Description of the task. Gather all lines from the material that contain "может".

Provided material.

-- Opening Marker --

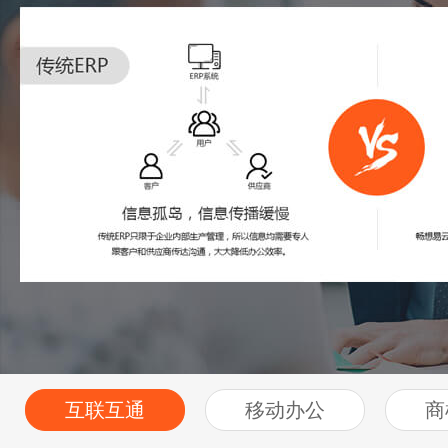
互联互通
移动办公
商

-- Closing Marker --
-- Opening Marker --

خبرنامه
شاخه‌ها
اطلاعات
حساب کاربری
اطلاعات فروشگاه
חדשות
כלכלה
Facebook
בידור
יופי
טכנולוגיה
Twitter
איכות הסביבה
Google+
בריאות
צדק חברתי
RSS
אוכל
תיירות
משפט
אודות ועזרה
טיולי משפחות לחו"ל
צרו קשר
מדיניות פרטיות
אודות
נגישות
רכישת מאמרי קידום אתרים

-- Closing Marker --
-- Opening Marker --

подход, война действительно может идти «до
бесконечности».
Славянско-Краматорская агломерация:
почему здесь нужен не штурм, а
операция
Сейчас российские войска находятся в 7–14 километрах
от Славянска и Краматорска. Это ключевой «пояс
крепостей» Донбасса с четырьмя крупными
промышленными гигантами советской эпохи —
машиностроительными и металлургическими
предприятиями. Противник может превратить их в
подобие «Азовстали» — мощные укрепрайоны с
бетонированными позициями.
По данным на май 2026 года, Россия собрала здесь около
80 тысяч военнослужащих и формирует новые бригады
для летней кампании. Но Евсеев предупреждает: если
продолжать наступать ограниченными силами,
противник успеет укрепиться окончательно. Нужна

-- Closing Marker --

Solved problem.
подход, война действительно может идти «до
предприятиями. Противник может превратить их в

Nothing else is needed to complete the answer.